__Problema da risolvere__.
Riporta il brano della traduzione del Sonetto 66 da "E la forza svilita" a "male suo capestro.", sostituendo "genio" con "talento".

__Testo da esaminare__.
********

"Il Compagno segreto" - Lunario letterario. Numero 12, settembre 2007

 


 

n. 12 °*° W. Shakespeare : Fantasmi di Amleto  °*° n. 12

 

 

 

25. Sonetto 66

 

 

 

 



 

Azzardiamo una traduzione in alessandrini variamente rimati di un sonetto che da sempre richiama l’Essere o non essere che tutti, come i “classici” secondo il Dizionario dei luoghi comuni di Flaubert, credono di conoscere:

 

Stanco di tutto questo, morte quieta imploro,

se vedo il pregio onesto nato senza decoro,

e felice e agghindata l’insulsa nullità,

E la fede più pura subire slealtà,

 

E l’onore dorato agli infami spacciato,

E la pura virtù trascinata a puttana,

e ciò ch’è fatto bene subire la buriana,

E la forza svilita da una storpia potenza,

 

E l’arte resa muta da chi tiene licenza

E la dotta follia mettere sotto il genio,

E l’evidenza immota spacciata per idiota,

E il bene incarcerato dal male suo capestro.

********

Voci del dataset
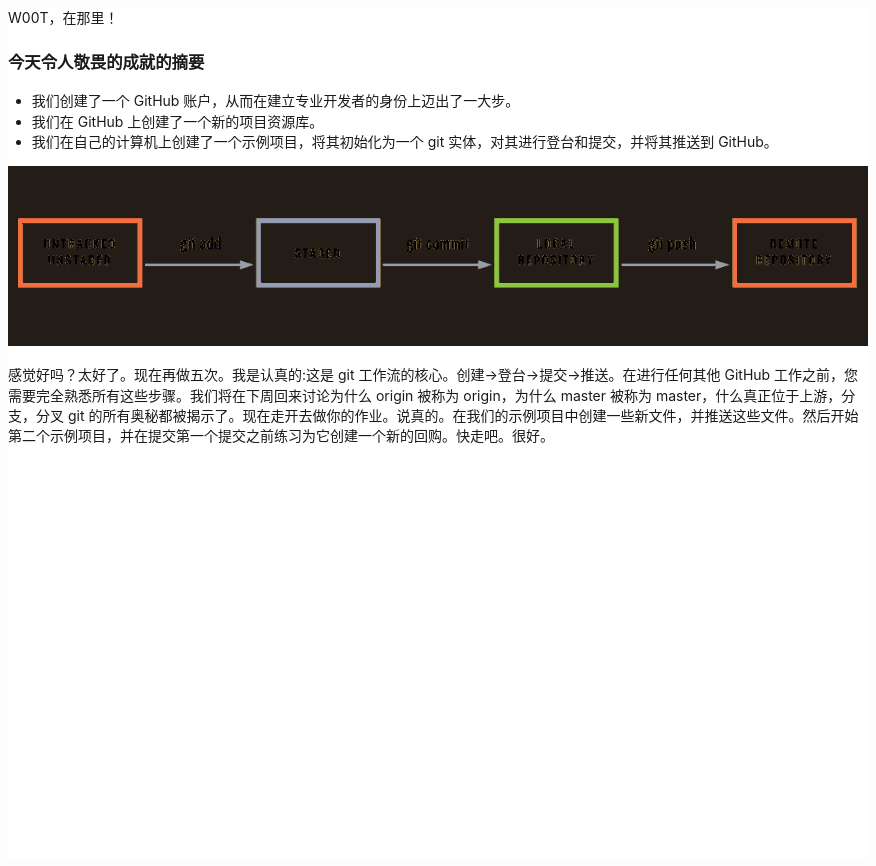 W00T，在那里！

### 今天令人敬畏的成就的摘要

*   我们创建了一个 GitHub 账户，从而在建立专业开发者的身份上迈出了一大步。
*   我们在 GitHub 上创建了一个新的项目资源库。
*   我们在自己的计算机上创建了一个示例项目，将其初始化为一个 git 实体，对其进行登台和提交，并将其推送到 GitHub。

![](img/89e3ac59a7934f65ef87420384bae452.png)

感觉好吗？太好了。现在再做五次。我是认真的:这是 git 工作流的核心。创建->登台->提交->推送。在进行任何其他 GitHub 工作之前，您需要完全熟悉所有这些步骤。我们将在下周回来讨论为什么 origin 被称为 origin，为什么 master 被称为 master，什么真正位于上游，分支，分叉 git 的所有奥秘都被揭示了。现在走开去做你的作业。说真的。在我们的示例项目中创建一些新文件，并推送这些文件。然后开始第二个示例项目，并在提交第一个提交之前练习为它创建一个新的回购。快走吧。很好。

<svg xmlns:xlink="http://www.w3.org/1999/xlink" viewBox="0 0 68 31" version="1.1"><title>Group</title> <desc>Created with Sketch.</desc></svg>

********

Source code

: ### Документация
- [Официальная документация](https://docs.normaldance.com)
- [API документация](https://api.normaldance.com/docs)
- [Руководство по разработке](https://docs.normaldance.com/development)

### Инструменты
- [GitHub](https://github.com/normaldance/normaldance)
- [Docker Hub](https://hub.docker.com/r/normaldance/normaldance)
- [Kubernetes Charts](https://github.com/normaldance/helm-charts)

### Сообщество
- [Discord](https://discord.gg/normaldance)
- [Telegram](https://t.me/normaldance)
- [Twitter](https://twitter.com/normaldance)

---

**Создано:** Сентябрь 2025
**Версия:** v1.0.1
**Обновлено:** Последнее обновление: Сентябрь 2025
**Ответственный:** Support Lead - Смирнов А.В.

********

__Output esercizio__.
E la forza svilita da una storpia potenza,

 

E l’arte resa muta da chi tiene licenza

E la dotta follia mettere sotto il talento,

E l’evidenza immota spacciata per idiota,

E il bene incarcerato dal male suo capestro.